What you return should be every line below, word for word, and none of the images.

:: Supplied data

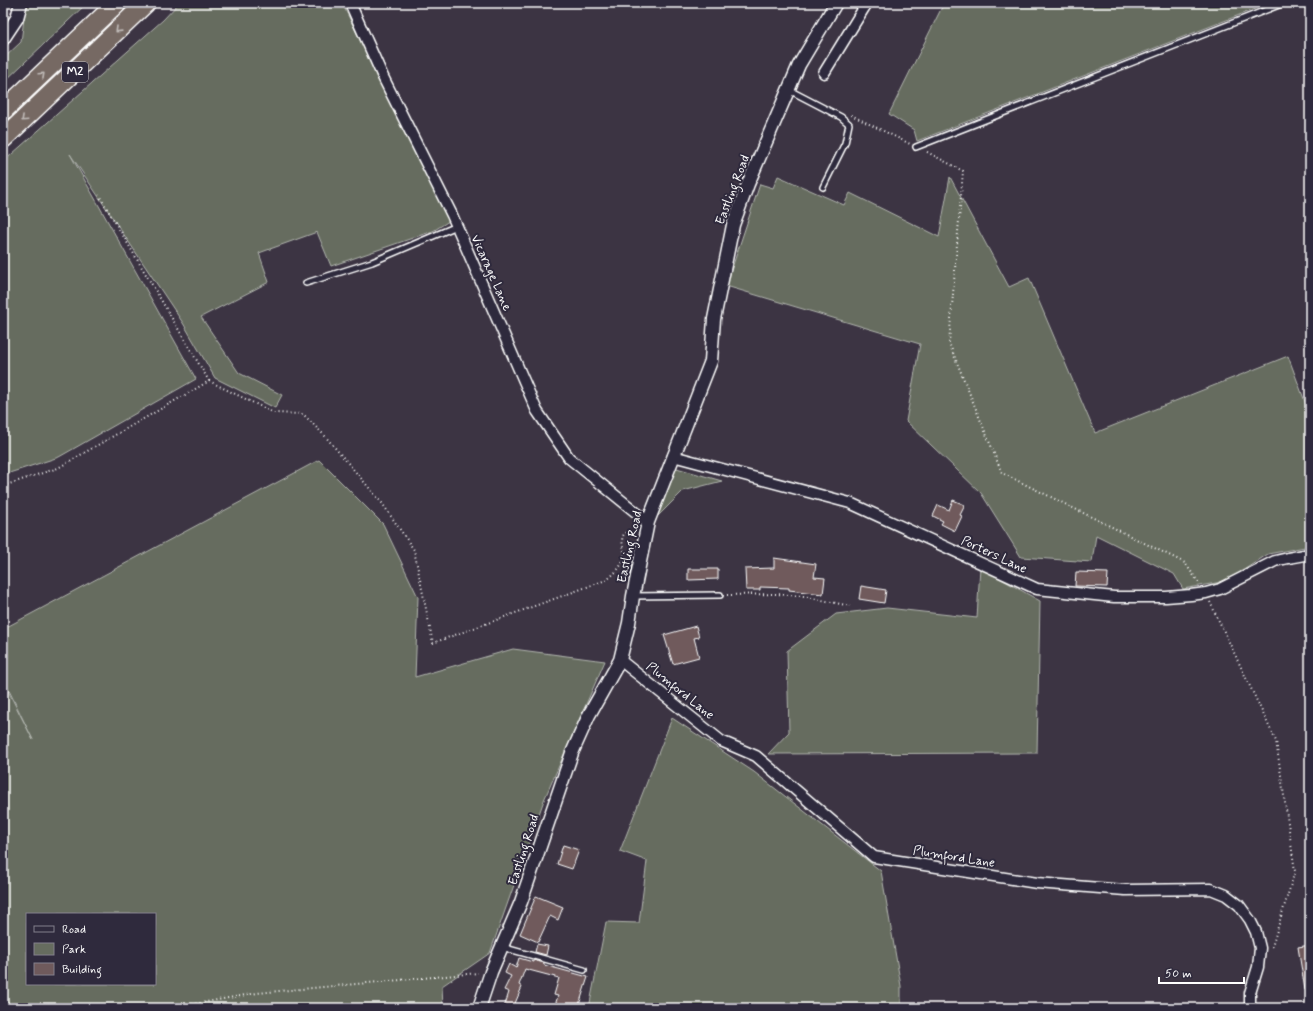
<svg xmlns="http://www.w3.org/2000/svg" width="1313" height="1011" viewBox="0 0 1313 1011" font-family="Mynerve,sans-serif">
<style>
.green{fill:#666c5f;stroke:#b2b6af;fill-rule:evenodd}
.building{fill:#6f5a5c;stroke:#fff}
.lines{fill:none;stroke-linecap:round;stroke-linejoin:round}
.service-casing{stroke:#fff;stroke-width:8}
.minor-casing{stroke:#fff;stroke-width:13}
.tertiary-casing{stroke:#fff;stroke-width:15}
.motorway-casing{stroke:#fff;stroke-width:21}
.path{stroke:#fff;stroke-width:2;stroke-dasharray:1 3;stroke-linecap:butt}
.service{stroke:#2f2a3d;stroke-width:5}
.minor{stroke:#2f2a3d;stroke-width:10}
.tertiary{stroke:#2f2a3d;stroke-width:12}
.motorway{stroke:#766964;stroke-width:18}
.oneway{stroke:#c1bcb9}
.labels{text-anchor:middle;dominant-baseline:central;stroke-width:4;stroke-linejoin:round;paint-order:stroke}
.shield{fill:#2f2a3d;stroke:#c1bfc5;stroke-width:1}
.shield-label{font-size:12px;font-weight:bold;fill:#fff}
.street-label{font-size:13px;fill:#fff;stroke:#2f2a3d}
</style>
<rect width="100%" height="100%" fill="#3c3443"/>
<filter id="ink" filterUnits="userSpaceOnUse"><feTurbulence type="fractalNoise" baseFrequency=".025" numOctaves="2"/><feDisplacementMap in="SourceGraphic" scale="8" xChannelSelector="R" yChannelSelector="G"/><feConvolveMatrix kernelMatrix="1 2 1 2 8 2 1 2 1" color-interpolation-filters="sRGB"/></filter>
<g filter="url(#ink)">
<g class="green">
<path d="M26 3H87L3 83V59L21 42Z"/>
<path d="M179 3H342L449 221 433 231 331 266 317 232 259 253 269 282 201 317 239 373 282 395 275 408 215 378 183 323 70 154 196 379 59 457 3 475V162L163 20Z"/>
<path d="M944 3H1270L917 141 914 130 889 114Z"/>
<path d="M778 176 844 205 850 193 939 237 950 177 1009 287 1029 278 1095 433 1288 356 1310 415V546L1268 554 1227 581 1183 589 1174 574 1096 535 1092 562 1021 557 981 493 906 421 920 344 726 286 760 184 773 188Z"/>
<path d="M319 460 383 524 418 597 415 677 513 649 605 661 544 800 490 953 442 986 443 1008H3V681L33 740 3 678V629ZM27 914H155V984H27Z"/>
<path d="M673 467 722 481 683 491 656 518Z"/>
<path d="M980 567 1040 601 1037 753 768 754 789 732 787 651 836 614 887 608 977 618Z"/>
<path d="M672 718 754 772 881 871 901 986V1008H589L606 922 639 923 647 861 620 851Z"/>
</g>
<g class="building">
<path d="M953 500 965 505 960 515 962 516 955 531 941 524 943 521 933 516 938 505 949 510Z"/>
<path d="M774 558 816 564 814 577 825 578 823 594 789 590V588L760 587V590H746L745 569 774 568Z"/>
<path d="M688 569H718V579L688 580Z"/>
<path d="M1076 572 1108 573 1107 587 1075 586Z"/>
<path d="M861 586 886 590 884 603 859 599Z"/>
<path d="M696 626 699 637 694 638 699 657 673 664 664 635Z"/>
<path d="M563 845 579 850 572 869 557 864Z"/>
<path d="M536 896 563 907 558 920 550 916 538 942 520 934Z"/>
<path d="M537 944 548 946 546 955 535 952Z"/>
<path d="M1310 945V990H1305L1298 947Z"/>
<path d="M519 958 533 962V960L544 963V965L588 977 578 1008H554L558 996 554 995 559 978 525 969 519 985 522 987 513 1008H504L509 992 504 990 511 976 505 973 509 964 516 968Z"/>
</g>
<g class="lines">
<g class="service-casing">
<g id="service">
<path d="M789 90 841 117 849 124 845 143 823 187"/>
<path d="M916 147 1284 3"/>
<path d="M306 283 372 262 457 226"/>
<path d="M633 596 720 595"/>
<path d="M502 947 584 970"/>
</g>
</g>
<g class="minor-casing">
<g id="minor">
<path d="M350 3 383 77 452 215 537 411 569 458 648 522"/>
<path d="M824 73 867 3"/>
<path d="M673 456 850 503 1037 589 1114 597H1166L1191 595 1206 593 1220 589 1275 561 1288 558 1310 554"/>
<path d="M620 660 721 741 756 756 874 857 1037 883 1125 890 1211 889 1226 895 1239 905 1250 920 1256 932 1260 948 1258 967 1250 993V1008"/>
</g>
</g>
<g class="tertiary-casing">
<g id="tertiary">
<path d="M3 39 17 18 21 3"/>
<path d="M479 1008 491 972 521 902 572 753 589 715 620 660 629 623 633 596 648 522 711 361 714 319 733 225 748 184 799 65 836 3"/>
</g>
</g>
<g class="motorway-casing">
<g id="motorway">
<path d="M3 111 117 3"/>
<path d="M3 139 146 3"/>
</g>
</g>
<g class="path">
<path d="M851 115 910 144"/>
<path d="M927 152 963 171 949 343 1002 473 1185 563 1199 583"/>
<path d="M209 381 274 413 303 414 325 436 382 503 414 550 433 643 606 580C613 576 622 566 624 558 626 547 614 532 634 531"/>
<path d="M3 486 58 468 209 381 99 195"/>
<path d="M727 595 775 594 803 596 850 606"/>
<path d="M1210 602 1276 741 1295 871 1271 950"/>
<path d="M172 1008 257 993 478 973"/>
</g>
<use href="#service" class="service"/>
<use href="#minor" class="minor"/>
<use href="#tertiary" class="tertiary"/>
<use href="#motorway" class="motorway"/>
</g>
<defs><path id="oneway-chevron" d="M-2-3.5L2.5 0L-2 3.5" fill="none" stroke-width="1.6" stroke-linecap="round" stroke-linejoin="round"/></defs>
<g class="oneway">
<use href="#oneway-chevron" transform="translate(118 30) rotate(136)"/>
<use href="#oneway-chevron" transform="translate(42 75) rotate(-43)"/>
<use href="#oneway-chevron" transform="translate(24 119) rotate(137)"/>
</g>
</g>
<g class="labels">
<rect class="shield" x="62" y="62" width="26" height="20" rx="3"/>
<g class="shield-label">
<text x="75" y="72">M2</text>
</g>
<g class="street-label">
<text transform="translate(733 190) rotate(-69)">Eastling Road</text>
<text transform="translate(491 273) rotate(66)">Vicarage Lane</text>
<text transform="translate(630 547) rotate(-77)">Eastling Road</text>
<text transform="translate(994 555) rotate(25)">Porters Lane</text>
<text transform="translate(680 691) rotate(39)">Plumford Lane</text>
<text transform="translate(524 850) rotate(-72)">Eastling Road</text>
<text transform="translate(954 857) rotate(9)">Plumford Lane</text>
</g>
</g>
<rect width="1313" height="1011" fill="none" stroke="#2f2a3d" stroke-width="16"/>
<rect x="8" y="8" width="1297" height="995" fill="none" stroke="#fff" stroke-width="1.5" filter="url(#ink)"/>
<rect x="26" y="913" width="130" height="72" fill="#2f2a3d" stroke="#827f8b"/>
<rect x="34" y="926" width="20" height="6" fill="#2f2a3d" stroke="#827f8b"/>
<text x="62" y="933" font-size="12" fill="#ffffff">Road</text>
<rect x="34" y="943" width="20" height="12" fill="#666c5f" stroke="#827f8b"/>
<text x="62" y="953" font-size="12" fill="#ffffff">Park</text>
<rect x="34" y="963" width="20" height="12" fill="#6f5a5c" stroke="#827f8b"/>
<text x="62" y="973" font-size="12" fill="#ffffff">Building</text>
<path d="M1159 977v6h85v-6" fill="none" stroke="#ffffff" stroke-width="2"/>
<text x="1165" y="977" font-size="12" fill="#ffffff" stroke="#2f2a3d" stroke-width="3" paint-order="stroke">50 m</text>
</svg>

::::

§ Answer to this task:
<svg xmlns="http://www.w3.org/2000/svg" width="1313" height="1011" viewBox="0 0 1313 1011" font-family="Mynerve,sans-serif">
<style>
.green{fill:#666c5f;stroke:#b2b6af;fill-rule:evenodd}
.building{fill:#6f5a5c;stroke:#fff}
.lines{fill:none;stroke-linecap:round;stroke-linejoin:round}
.service-casing{stroke:#fff;stroke-width:8}
.minor-casing{stroke:#fff;stroke-width:13}
.tertiary-casing{stroke:#fff;stroke-width:15}
.motorway-casing{stroke:#fff;stroke-width:21}
.path{stroke:#fff;stroke-width:2;stroke-dasharray:1 3;stroke-linecap:butt}
.service{stroke:#2f2a3d;stroke-width:5}
.minor{stroke:#2f2a3d;stroke-width:10}
.tertiary{stroke:#2f2a3d;stroke-width:12}
.motorway{stroke:#766964;stroke-width:18}
.oneway{stroke:#c1bcb9}
.labels{text-anchor:middle;dominant-baseline:central;stroke-width:4;stroke-linejoin:round;paint-order:stroke}
.shield{fill:#2f2a3d;stroke:#c1bfc5;stroke-width:1}
.shield-label{font-size:12px;font-weight:bold;fill:#fff}
.street-label{font-size:13px;fill:#fff;stroke:#2f2a3d}
</style>
<rect width="100%" height="100%" fill="#3c3443"/>
<filter id="ink" filterUnits="userSpaceOnUse"><feTurbulence type="fractalNoise" baseFrequency=".025" numOctaves="2"/><feDisplacementMap in="SourceGraphic" scale="8" xChannelSelector="R" yChannelSelector="G"/><feConvolveMatrix kernelMatrix="1 2 1 2 8 2 1 2 1" color-interpolation-filters="sRGB"/></filter>
<g filter="url(#ink)">
<g class="green">
<path d="M26 3H87L3 83V59L21 42Z"/>
<path d="M179 3H342L449 221 433 231 331 266 317 232 259 253 269 282 201 317 239 373 282 395 275 408 215 378 183 323 70 154 196 379 59 457 3 475V162L163 20Z"/>
<path d="M944 3H1270L917 141 914 130 889 114Z"/>
<path d="M778 176 844 205 850 193 939 237 950 177 1009 287 1029 278 1095 433 1288 356 1310 415V546L1268 554 1227 581 1183 589 1174 574 1096 535 1092 562 1021 557 981 493 906 421 920 344 726 286 760 184 773 188Z"/>
<path d="M319 460 383 524 418 597 415 677 513 649 605 661 544 800 490 953 442 986 443 1008H3V681L33 740 3 678V629ZM27 914H155V984H27Z"/>
<path d="M673 467 722 481 683 491 656 518Z"/>
<path d="M980 567 1040 601 1037 753 768 754 789 732 787 651 836 614 887 608 977 618Z"/>
<path d="M672 718 754 772 881 871 901 986V1008H589L606 922 639 923 647 861 620 851Z"/>
</g>
<g class="building">
<path d="M953 500 965 505 960 515 962 516 955 531 941 524 943 521 933 516 938 505 949 510Z"/>
<path d="M774 558 816 564 814 577 825 578 823 594 789 590V588L760 587V590H746L745 569 774 568Z"/>
<path d="M688 569H718V579L688 580Z"/>
<path d="M1076 572 1108 573 1107 587 1075 586Z"/>
<path d="M861 586 886 590 884 603 859 599Z"/>
<path d="M696 626 699 637 694 638 699 657 673 664 664 635Z"/>
<path d="M563 845 579 850 572 869 557 864Z"/>
<path d="M536 896 563 907 558 920 550 916 538 942 520 934Z"/>
<path d="M537 944 548 946 546 955 535 952Z"/>
<path d="M1310 945V990H1305L1298 947Z"/>
<path d="M519 958 533 962V960L544 963V965L588 977 578 1008H554L558 996 554 995 559 978 525 969 519 985 522 987 513 1008H504L509 992 504 990 511 976 505 973 509 964 516 968Z"/>
</g>
<g class="lines">
<g class="service-casing">
<g id="service">
<path d="M789 90 841 117 849 124 845 143 823 187"/>
<path d="M916 147 1284 3"/>
<path d="M306 283 372 262 457 226"/>
<path d="M633 596 720 595"/>
<path d="M502 947 584 970"/>
</g>
</g>
<g class="minor-casing">
<g id="minor">
<path d="M350 3 383 77 452 215 537 411 569 458 648 522"/>
<path d="M824 73 867 3"/>
<path d="M673 456 850 503 1037 589 1114 597H1166L1191 595 1206 593 1220 589 1275 561 1288 558 1310 554"/>
<path d="M620 660 721 741 756 756 874 857 1037 883 1125 890 1211 889 1226 895 1239 905 1250 920 1256 932 1260 948 1258 967 1250 993V1008"/>
</g>
</g>
<g class="tertiary-casing">
<g id="tertiary">
<path d="M3 39 17 18 21 3"/>
<path d="M479 1008 491 972 521 902 572 753 589 715 620 660 629 623 633 596 648 522 711 361 714 319 733 225 748 184 799 65 836 3"/>
</g>
</g>
<g class="motorway-casing">
<g id="motorway">
<path d="M3 111 117 3"/>
<path d="M3 139 146 3"/>
</g>
</g>
<g class="path">
<path d="M851 115 910 144"/>
<path d="M927 152 963 171 949 343 1002 473 1185 563 1199 583"/>
<path d="M209 381 274 413 303 414 325 436 382 503 414 550 433 643 606 580C613 576 622 566 624 558 626 547 614 532 634 531"/>
<path d="M3 486 58 468 209 381 99 195"/>
<path d="M727 595 775 594 803 596 850 606"/>
<path d="M1210 602 1276 741 1295 871 1271 950"/>
<path d="M172 1008 257 993 478 973"/>
</g>
<use href="#service" class="service"/>
<use href="#minor" class="minor"/>
<use href="#tertiary" class="tertiary"/>
<use href="#motorway" class="motorway"/>
</g>
<defs><path id="oneway-chevron" d="M-2-3.5L2.5 0L-2 3.5" fill="none" stroke-width="1.6" stroke-linecap="round" stroke-linejoin="round"/></defs>
<g class="oneway">
<use href="#oneway-chevron" transform="translate(118 30) rotate(136)"/>
<use href="#oneway-chevron" transform="translate(42 75) rotate(-43)"/>
<use href="#oneway-chevron" transform="translate(24 119) rotate(137)"/>
</g>
</g>
<g class="labels">
<rect class="shield" x="62" y="62" width="26" height="20" rx="3"/>
<g class="shield-label">
<text x="75" y="72">M2</text>
</g>
<g class="street-label">
<text transform="translate(733 190) rotate(-69)">Eastling Road</text>
<text transform="translate(491 273) rotate(66)">Vicarage Lane</text>
<text transform="translate(630 547) rotate(-77)">Eastling Road</text>
<text transform="translate(994 555) rotate(25)">Porters Lane</text>
<text transform="translate(680 691) rotate(39)">Plumford Lane</text>
<text transform="translate(524 850) rotate(-72)">Eastling Road</text>
<text transform="translate(954 857) rotate(9)">Plumford Lane</text>
</g>
</g>
<rect width="1313" height="1011" fill="none" stroke="#2f2a3d" stroke-width="16"/>
<rect x="8" y="8" width="1297" height="995" fill="none" stroke="#fff" stroke-width="1.5" filter="url(#ink)"/>
<rect x="26" y="913" width="130" height="72" fill="#2f2a3d" stroke="#827f8b"/>
<rect x="34" y="926" width="20" height="6" fill="#2f2a3d" stroke="#827f8b"/>
<text x="62" y="933" font-size="12" fill="#ffffff">Road</text>
<rect x="34" y="943" width="20" height="12" fill="#666c5f" stroke="#827f8b"/>
<text x="62" y="953" font-size="12" fill="#ffffff">Park</text>
<rect x="34" y="963" width="20" height="12" fill="#6f5a5c" stroke="#827f8b"/>
<text x="62" y="973" font-size="12" fill="#ffffff">Building</text>
<path d="M1159 977v6h85v-6" fill="none" stroke="#ffffff" stroke-width="2"/>
<text x="1165" y="977" font-size="12" fill="#ffffff" stroke="#2f2a3d" stroke-width="3" paint-order="stroke">50 m</text>
</svg>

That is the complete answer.